2. There may be no exception analysis when triggered by APM Intelligent Inspection
When there is no exception analysis in the inspection report, please check the current data collection status of datakit
.
3. Under what circumstances will an APM Intelligent Inspection event be generated
Use metrics such as error rate and P90 as entry points to trigger the collection of alarm information and root cause analysis when one of these metrics changes abnormally and has an upstream and downstream link impact.
4. Abnormal errors are found in scripts that were previously running normally during the inspection process
Please update the referenced script set in DataFlux Func's script marketplace, you can view the update log of the script marketplace via Change Log to facilitate immediate script update.

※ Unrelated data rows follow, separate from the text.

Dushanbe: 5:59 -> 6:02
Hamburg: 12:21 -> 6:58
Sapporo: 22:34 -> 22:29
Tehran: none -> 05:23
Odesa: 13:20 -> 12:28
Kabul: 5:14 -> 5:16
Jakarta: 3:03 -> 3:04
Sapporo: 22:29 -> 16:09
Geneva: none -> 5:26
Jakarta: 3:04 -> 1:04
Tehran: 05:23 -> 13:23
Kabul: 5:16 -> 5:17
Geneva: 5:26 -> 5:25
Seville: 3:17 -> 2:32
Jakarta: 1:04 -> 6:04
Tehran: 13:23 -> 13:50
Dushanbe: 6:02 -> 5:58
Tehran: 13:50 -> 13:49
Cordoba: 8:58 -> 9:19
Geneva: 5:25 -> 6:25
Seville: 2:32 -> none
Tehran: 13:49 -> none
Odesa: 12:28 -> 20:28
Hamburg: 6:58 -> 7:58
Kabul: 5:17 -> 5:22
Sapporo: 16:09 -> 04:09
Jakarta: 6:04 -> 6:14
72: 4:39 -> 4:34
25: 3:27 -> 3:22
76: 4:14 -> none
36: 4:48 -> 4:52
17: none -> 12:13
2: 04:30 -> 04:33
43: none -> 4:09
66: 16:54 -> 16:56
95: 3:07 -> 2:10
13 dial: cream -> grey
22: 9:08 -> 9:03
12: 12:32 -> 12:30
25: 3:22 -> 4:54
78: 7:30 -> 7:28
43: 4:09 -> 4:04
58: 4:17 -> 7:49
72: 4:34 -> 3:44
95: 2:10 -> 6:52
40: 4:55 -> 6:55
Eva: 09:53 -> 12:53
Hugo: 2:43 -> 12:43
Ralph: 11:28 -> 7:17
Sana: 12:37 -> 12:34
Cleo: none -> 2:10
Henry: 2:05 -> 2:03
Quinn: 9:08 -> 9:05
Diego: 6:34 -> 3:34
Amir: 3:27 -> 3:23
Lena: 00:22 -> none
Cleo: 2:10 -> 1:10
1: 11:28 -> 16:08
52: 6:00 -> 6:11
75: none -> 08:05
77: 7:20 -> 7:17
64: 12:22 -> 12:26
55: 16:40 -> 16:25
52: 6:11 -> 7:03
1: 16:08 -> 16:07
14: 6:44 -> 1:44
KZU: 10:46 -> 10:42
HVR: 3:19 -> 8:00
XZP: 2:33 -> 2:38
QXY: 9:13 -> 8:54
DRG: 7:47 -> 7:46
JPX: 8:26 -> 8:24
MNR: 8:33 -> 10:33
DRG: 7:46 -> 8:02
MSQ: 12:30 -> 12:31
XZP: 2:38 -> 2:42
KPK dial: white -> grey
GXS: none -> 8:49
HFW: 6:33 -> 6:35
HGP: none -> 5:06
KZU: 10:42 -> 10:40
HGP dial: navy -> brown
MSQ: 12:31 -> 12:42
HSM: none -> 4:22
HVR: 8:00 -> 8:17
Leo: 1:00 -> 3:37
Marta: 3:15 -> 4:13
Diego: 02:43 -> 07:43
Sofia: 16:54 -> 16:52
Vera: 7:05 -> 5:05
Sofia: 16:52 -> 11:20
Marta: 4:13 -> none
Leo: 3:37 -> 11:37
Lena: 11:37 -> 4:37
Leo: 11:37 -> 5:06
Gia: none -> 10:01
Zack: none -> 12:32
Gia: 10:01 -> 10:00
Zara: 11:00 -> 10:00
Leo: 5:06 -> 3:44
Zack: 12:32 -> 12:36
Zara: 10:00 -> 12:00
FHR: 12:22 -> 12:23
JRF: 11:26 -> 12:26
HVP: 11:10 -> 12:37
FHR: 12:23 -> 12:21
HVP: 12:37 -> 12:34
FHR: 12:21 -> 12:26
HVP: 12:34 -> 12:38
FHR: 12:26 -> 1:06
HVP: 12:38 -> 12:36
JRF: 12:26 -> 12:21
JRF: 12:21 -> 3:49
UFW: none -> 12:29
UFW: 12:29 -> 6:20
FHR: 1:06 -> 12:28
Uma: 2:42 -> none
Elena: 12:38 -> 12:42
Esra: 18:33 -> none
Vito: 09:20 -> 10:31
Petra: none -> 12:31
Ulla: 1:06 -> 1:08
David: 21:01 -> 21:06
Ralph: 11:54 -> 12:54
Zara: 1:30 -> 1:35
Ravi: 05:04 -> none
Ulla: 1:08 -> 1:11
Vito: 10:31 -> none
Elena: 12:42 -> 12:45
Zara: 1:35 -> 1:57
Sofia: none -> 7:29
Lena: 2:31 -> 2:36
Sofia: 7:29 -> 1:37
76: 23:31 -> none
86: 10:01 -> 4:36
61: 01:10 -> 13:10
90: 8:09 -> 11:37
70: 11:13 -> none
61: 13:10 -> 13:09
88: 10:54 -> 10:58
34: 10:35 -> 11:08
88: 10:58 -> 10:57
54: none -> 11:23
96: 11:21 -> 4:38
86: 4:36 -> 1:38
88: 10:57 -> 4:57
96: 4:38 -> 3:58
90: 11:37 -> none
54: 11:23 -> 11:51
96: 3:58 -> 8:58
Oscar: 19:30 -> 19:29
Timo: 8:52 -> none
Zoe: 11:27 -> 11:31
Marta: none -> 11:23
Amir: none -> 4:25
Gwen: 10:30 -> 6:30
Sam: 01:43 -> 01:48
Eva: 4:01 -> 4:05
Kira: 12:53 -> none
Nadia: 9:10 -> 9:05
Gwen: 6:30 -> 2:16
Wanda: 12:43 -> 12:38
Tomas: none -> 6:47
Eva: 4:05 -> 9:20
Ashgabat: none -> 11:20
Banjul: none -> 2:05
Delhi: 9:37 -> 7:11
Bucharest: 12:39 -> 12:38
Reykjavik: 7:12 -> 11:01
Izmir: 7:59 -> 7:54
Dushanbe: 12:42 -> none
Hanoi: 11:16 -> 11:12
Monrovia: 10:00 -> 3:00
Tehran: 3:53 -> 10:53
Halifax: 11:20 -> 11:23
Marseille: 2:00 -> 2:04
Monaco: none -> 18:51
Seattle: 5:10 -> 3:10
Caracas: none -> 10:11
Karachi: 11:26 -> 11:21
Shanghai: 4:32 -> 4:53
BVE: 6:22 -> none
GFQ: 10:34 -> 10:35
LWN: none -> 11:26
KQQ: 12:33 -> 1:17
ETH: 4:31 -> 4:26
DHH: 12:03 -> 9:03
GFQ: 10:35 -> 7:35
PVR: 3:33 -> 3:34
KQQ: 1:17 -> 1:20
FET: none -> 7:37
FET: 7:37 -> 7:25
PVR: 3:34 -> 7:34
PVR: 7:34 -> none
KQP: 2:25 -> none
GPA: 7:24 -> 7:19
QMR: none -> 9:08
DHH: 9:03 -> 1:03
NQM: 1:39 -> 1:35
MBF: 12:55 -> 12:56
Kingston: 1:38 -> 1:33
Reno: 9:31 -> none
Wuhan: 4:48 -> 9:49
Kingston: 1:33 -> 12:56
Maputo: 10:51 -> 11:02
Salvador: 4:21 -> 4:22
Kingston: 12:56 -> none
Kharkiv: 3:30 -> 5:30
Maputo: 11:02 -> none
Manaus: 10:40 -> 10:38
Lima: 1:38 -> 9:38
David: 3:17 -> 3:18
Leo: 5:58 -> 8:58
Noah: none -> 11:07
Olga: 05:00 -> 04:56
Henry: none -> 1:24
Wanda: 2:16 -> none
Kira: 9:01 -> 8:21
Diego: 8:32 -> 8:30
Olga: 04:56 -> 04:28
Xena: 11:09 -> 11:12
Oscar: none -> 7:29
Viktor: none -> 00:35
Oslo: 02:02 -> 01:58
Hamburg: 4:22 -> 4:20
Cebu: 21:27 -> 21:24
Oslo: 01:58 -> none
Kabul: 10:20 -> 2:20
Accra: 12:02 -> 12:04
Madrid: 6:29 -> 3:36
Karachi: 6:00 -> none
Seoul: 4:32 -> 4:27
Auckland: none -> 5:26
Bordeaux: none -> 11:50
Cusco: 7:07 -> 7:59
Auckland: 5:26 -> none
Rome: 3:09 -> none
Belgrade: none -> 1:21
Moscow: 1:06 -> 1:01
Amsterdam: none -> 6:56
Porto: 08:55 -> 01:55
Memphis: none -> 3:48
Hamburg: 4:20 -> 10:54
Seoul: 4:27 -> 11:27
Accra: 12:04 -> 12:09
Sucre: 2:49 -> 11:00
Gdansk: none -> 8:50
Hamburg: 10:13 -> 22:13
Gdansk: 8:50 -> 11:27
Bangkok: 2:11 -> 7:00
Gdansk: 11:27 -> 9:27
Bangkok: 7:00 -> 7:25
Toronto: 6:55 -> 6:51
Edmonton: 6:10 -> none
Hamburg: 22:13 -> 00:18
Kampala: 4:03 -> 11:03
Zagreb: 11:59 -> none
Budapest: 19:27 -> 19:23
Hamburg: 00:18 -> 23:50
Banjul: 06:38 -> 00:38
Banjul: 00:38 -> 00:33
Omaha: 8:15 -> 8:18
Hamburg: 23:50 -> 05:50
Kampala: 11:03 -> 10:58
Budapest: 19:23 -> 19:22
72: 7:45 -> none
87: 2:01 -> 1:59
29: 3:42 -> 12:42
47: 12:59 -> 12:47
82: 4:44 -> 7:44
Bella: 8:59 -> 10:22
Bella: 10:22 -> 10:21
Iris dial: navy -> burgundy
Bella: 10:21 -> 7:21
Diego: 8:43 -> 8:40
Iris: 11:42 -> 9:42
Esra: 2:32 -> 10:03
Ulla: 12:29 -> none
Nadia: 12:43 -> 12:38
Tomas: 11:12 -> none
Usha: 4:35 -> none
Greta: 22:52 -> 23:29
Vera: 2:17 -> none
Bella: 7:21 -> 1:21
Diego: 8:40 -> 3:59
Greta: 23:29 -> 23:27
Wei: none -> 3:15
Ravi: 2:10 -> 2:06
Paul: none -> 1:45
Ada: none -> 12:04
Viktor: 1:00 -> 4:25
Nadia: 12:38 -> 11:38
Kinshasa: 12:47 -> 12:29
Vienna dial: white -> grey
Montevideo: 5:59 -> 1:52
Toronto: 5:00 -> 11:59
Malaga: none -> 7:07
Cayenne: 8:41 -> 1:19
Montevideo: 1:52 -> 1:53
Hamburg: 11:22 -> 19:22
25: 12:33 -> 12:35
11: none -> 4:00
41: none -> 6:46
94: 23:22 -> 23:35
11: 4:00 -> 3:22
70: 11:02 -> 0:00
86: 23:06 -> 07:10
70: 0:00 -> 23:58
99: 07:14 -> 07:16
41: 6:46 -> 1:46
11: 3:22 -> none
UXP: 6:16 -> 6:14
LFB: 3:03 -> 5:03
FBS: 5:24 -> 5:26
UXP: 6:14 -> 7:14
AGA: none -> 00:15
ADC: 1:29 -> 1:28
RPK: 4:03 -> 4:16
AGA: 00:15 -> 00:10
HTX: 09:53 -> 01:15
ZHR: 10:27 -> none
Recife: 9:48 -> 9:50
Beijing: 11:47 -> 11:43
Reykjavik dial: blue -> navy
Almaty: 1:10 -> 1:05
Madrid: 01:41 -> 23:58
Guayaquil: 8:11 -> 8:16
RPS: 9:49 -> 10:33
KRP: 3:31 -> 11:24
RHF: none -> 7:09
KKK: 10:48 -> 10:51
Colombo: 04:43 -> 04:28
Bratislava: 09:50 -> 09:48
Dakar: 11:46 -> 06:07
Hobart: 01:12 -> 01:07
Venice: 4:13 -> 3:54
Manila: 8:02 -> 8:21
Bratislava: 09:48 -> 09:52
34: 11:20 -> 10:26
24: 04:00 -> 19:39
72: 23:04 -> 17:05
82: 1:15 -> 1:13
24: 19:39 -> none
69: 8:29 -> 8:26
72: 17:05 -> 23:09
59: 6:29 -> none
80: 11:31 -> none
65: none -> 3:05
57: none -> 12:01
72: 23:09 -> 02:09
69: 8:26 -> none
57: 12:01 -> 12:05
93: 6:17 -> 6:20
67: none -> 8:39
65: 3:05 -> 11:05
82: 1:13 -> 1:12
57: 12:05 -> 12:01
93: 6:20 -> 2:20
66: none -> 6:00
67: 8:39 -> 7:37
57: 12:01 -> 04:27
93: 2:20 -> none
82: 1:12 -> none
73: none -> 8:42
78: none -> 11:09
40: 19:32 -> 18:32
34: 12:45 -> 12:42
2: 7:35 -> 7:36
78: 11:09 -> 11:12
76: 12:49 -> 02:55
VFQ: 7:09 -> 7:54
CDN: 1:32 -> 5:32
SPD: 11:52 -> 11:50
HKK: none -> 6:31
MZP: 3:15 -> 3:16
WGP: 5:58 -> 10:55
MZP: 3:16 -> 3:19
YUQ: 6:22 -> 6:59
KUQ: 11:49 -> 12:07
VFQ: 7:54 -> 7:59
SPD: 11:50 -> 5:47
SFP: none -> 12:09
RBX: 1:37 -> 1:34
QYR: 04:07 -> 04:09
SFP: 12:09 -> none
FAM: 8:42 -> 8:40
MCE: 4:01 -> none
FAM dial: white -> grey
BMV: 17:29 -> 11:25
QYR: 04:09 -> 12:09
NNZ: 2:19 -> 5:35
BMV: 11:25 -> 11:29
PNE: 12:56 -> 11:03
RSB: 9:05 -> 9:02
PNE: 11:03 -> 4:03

5. During the upgrade inspection process, it was found that there was no change in the corresponding script set in the Startup
Please delete the corresponding script set first, then click the upgrade button to configure the corresponding Guance API key to complete the upgrade.
6. How to determine if the inspection is effective after it is enabled
Check the corresponding inspection status in "Management/Auto-trigger configuration". The status should be "enabled" first, and then click "Execute" to verify if there is any problem with the inspection script. If the words "executed successfully xxx minutes ago" appear, the inspection is running normally and is effective.